Há que se ressaltar ainda que o Rio Preto forma, com o Rio Grande e o Rio Corrente, os principais afluentes baianos do Rio São Francisco, sendo vitais inclusive para o próprio lago da represa de Sobradinho, a maior e mais importante para o abastecimento humano e produção de energia elétrica no Nordeste.

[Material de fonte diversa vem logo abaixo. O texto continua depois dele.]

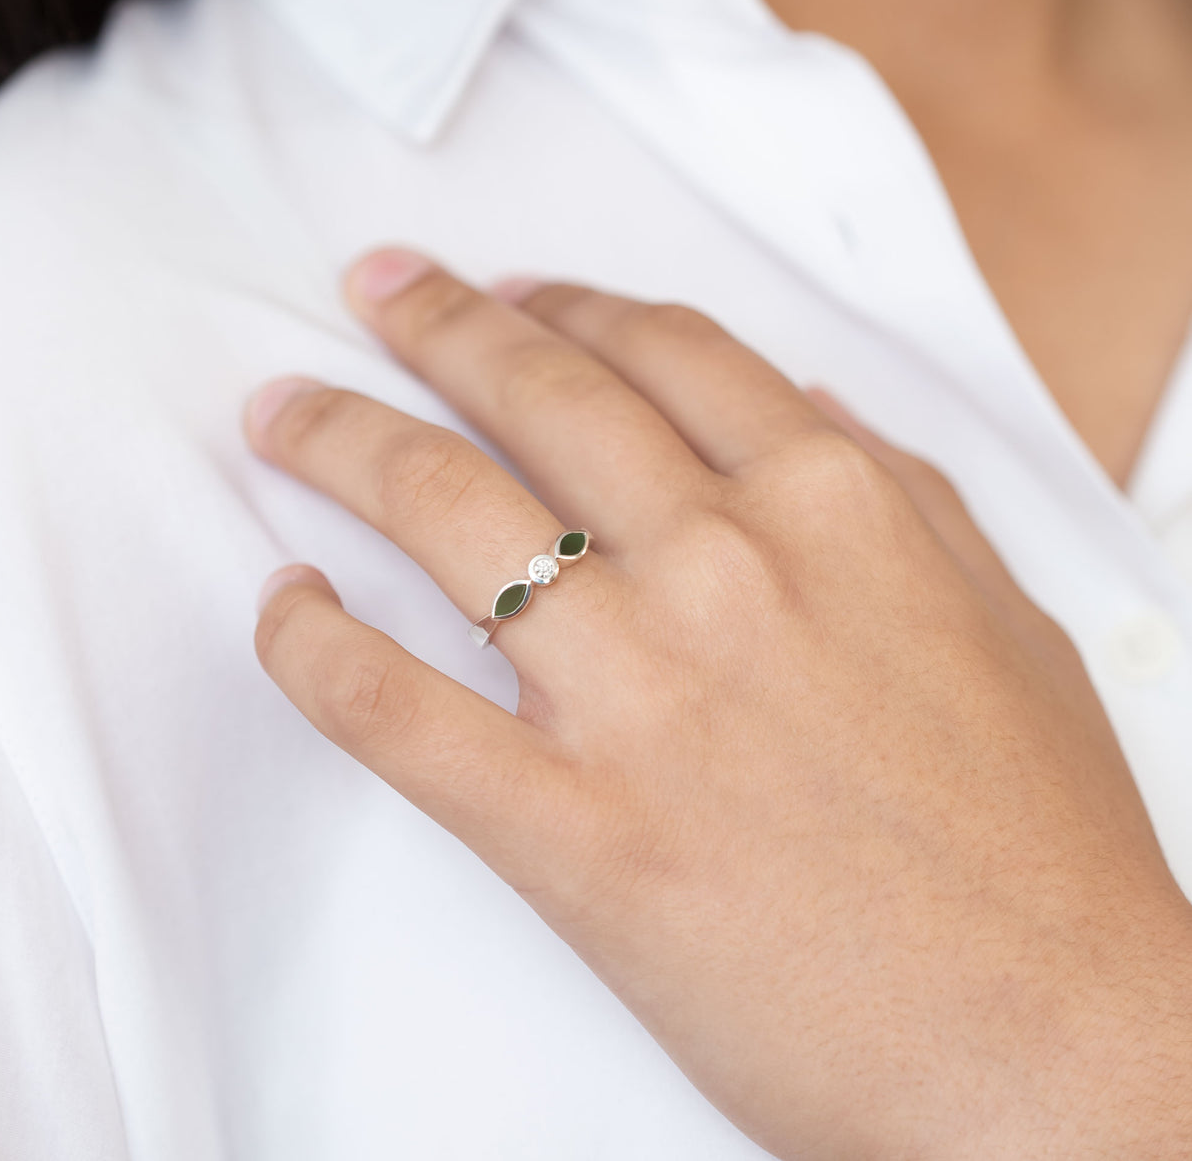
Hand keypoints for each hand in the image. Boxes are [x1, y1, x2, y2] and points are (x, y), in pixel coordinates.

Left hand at [244, 248, 1191, 1159]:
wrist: (1055, 1046)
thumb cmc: (1042, 844)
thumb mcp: (1006, 622)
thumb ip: (905, 495)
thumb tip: (805, 403)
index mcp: (837, 506)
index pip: (664, 352)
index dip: (568, 306)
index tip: (505, 296)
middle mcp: (726, 568)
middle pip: (536, 397)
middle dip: (434, 326)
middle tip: (372, 289)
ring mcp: (639, 695)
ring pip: (442, 514)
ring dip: (340, 441)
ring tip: (282, 415)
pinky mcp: (572, 830)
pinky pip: (395, 713)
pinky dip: (314, 650)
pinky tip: (283, 604)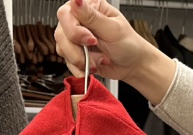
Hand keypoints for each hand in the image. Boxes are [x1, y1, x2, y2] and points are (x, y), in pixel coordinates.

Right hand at [54, 0, 175, 104]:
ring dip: (80, 60)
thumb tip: (76, 0)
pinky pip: (67, 62)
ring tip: (98, 61)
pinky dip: (79, 69)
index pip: (66, 14)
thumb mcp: (112, 28)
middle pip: (61, 34)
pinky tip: (93, 66)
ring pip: (62, 49)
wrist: (131, 64)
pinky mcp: (75, 54)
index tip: (91, 40)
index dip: (75, 30)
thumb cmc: (127, 43)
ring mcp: (75, 39)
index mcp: (89, 7)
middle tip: (94, 51)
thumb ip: (92, 16)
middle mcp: (79, 21)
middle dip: (76, 49)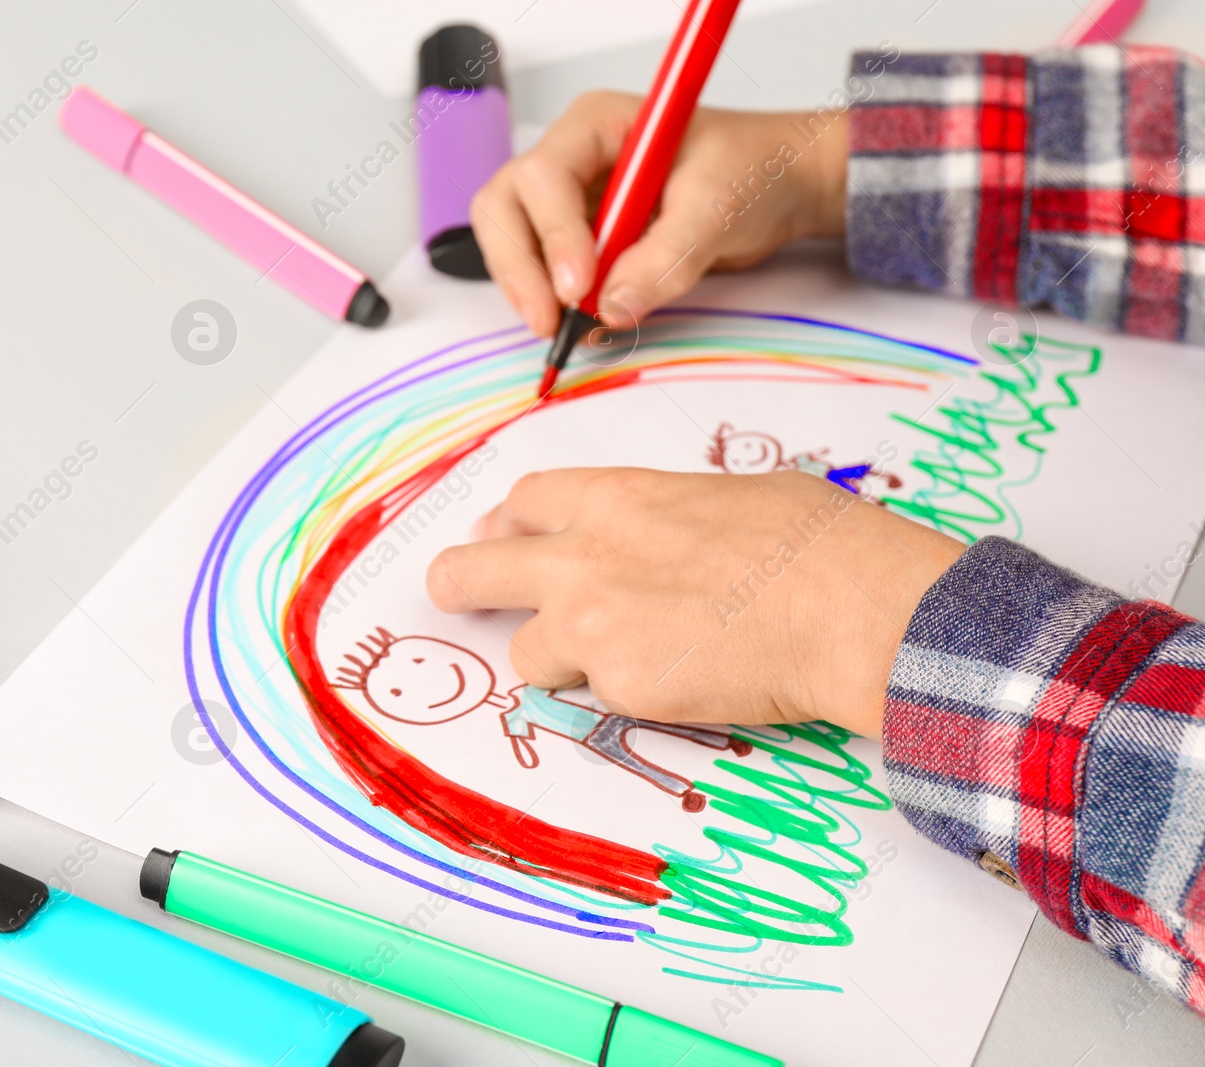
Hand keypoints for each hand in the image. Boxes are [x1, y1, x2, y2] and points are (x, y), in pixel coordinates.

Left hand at [425, 469, 963, 738]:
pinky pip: (593, 697)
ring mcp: (593, 626)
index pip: (523, 503)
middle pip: (473, 569)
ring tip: (625, 657)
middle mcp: (585, 558)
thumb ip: (660, 515)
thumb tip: (653, 534)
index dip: (507, 524)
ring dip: (557, 658)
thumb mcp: (727, 496)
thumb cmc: (816, 544)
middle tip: (455, 594)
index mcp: (616, 498)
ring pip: (526, 653)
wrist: (850, 609)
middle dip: (457, 584)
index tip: (501, 538)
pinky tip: (675, 680)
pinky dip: (621, 694)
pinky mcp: (618, 687)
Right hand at [471, 97, 847, 335]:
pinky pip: (543, 271)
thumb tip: (613, 308)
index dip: (553, 234)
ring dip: (529, 288)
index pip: (544, 176)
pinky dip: (552, 302)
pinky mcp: (579, 239)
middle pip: (506, 208)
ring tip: (566, 328)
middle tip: (549, 321)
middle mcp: (572, 158)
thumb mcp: (718, 207)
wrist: (779, 185)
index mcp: (597, 126)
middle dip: (520, 267)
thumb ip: (667, 257)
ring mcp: (570, 200)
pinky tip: (581, 324)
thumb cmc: (752, 169)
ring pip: (512, 242)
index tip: (580, 287)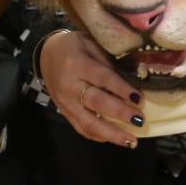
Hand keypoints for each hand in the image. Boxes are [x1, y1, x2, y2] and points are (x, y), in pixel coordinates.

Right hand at [40, 30, 143, 148]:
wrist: (45, 55)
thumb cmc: (73, 46)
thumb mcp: (89, 43)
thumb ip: (107, 60)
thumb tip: (133, 78)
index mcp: (77, 64)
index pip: (103, 78)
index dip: (121, 89)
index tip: (139, 98)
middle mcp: (70, 86)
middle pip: (97, 103)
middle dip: (120, 113)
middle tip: (139, 120)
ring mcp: (66, 103)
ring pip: (89, 123)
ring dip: (111, 134)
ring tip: (131, 141)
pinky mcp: (64, 112)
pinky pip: (81, 128)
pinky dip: (99, 136)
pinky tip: (115, 139)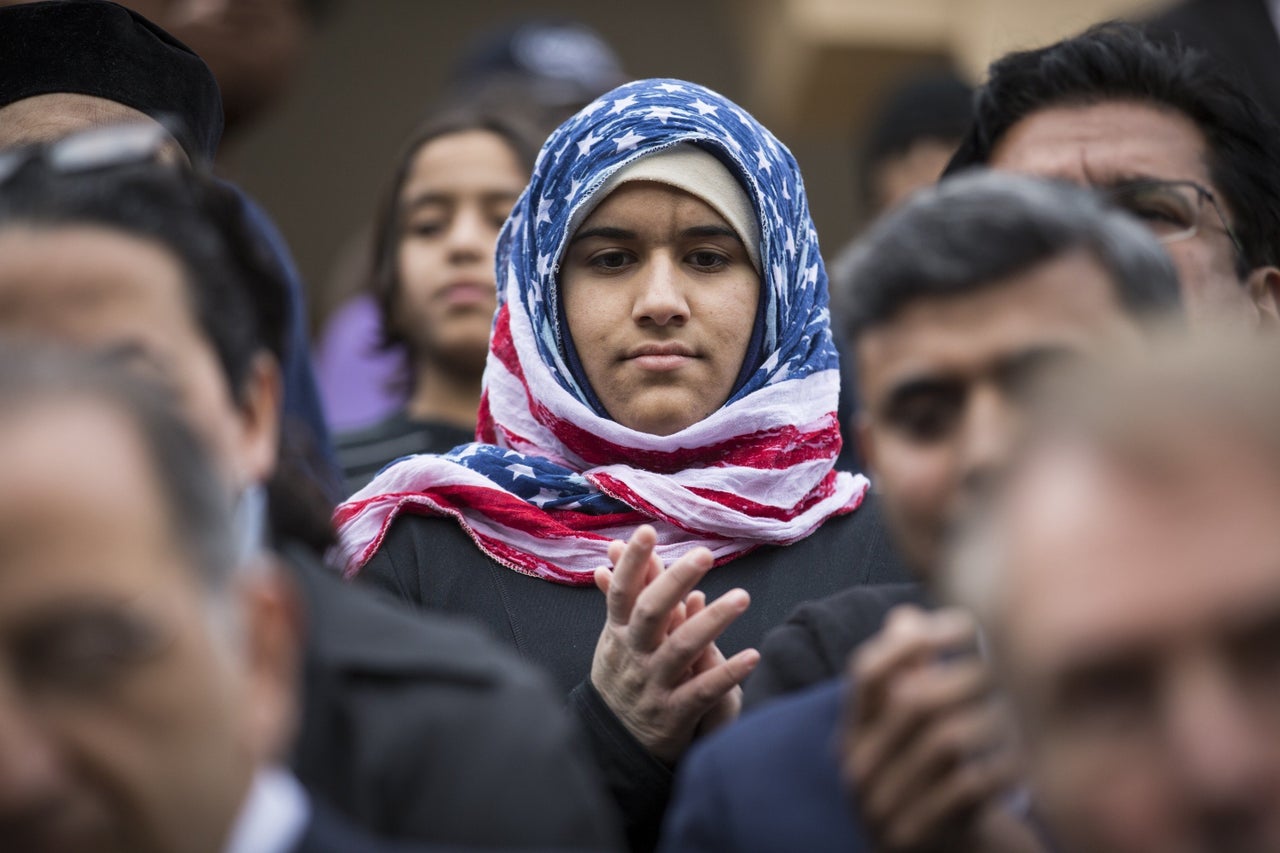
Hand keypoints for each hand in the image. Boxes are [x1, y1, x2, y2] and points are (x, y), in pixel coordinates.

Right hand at [590, 525, 758, 763]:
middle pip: (651, 613)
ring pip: (681, 649)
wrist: (616, 744)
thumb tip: (612, 552)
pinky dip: (726, 673)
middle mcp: (633, 655)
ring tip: (742, 596)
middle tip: (704, 554)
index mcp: (618, 633)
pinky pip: (703, 692)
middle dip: (674, 581)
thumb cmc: (623, 676)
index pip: (622, 591)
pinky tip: (752, 655)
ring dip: (712, 621)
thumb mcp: (613, 637)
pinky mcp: (674, 714)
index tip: (646, 531)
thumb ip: (621, 596)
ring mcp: (653, 684)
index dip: (632, 562)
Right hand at [841, 606, 1025, 852]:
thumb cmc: (935, 786)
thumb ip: (908, 676)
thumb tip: (906, 616)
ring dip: (992, 719)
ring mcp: (883, 806)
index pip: (867, 673)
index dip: (909, 642)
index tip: (961, 622)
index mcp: (853, 735)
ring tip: (1028, 704)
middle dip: (967, 675)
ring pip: (942, 742)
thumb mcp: (914, 733)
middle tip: (1012, 661)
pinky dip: (1001, 767)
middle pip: (910, 702)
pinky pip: (965, 788)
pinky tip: (1029, 756)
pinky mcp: (917, 837)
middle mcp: (858, 769)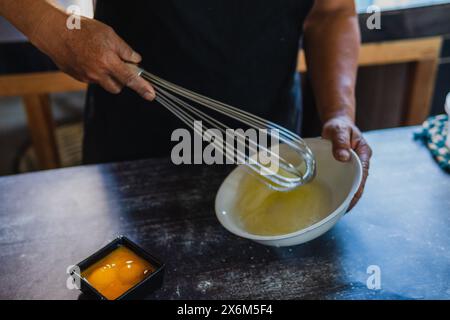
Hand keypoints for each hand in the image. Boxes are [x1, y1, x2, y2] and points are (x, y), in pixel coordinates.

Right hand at [31, 11, 154, 99]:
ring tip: (99, 57)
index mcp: (108, 62)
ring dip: (107, 76)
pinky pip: (92, 79)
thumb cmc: (82, 30)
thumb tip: (136, 60)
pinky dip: (94, 72)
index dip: (142, 88)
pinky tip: (87, 58)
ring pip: (104, 83)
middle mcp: (97, 74)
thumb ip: (124, 49)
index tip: (151, 95)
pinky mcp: (78, 78)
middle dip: (121, 80)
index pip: (130, 79)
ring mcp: (86, 78)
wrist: (54, 32)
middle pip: (117, 87)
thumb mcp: (108, 34)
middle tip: (118, 64)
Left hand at [322, 116, 371, 209]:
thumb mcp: (338, 130)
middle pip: (359, 184)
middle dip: (353, 198)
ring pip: (352, 184)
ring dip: (347, 196)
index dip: (358, 190)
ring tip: (338, 210)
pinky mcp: (345, 169)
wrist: (337, 123)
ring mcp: (353, 167)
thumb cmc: (339, 126)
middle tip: (342, 211)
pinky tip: (333, 199)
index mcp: (363, 154)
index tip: (351, 201)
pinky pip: (345, 181)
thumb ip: (340, 142)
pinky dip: (341, 190)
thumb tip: (343, 157)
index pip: (363, 176)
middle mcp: (360, 162)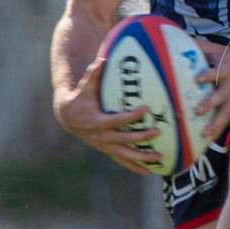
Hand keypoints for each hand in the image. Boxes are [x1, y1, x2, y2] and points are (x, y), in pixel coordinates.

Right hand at [53, 57, 165, 173]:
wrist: (68, 117)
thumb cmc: (80, 98)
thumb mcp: (85, 87)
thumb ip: (94, 74)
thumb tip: (102, 58)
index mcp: (97, 121)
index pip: (117, 120)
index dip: (131, 116)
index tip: (146, 109)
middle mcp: (102, 137)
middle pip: (124, 140)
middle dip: (142, 137)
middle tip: (158, 131)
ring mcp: (105, 146)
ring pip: (126, 155)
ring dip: (143, 157)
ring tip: (160, 157)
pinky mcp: (108, 151)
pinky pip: (124, 161)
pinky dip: (137, 167)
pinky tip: (152, 170)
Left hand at [195, 40, 229, 144]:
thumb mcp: (218, 48)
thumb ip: (199, 45)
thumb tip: (176, 36)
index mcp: (225, 69)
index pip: (215, 72)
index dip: (206, 76)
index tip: (196, 80)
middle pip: (219, 96)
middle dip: (208, 104)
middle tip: (196, 111)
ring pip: (224, 113)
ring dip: (215, 124)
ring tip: (204, 133)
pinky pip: (226, 120)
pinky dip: (218, 130)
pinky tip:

“A área que a Estrondo quer desmatar é um dos últimos remanescentes de todas essas chapadas, num ponto essencial de recarga desse aquífero, onde nasce o rio Preto”. As demais, informa, já foram dominadas por empresas como Canabrava e Coaceral, investigadas na Operação Faroeste, que investigou, a partir de 2018, o envolvimento de juízes e desembargadores em vendas de sentenças judiciais relacionadas à grilagem de terras em Formosa. Na Operação, foram presos, entre outros, a ex-presidente do Tribunal de Justiça da Bahia (TJBA), desembargadora Maria do Socorro Barreto Santiago, e o então juiz responsável pela Ação da PGE de 2018, Sérgio Humberto Quadros Sampaio, que extinguiu a ação sem julgamento do mérito e hoje continua sob acusação do crime, no Supremo Tribunal de Justiça (STJ).
Em 50 anos, o Cerrado já perdeu metade da sua vegetação original, processo intensificado nos últimos 20 anos, contextualiza o coordenador executivo da AATR. A ofensiva, acentua, continua crescente. “Infelizmente não se vê ainda no horizonte uma mudança de postura por parte do setor privado e do Estado, dos poderes públicos. Ao contrário”.
Inema e Sema
Até o fechamento desta reportagem, nem o Inema nem a Sema responderam ao pedido de posicionamento sobre as denúncias apontadas na petição da AATR aqui divulgadas.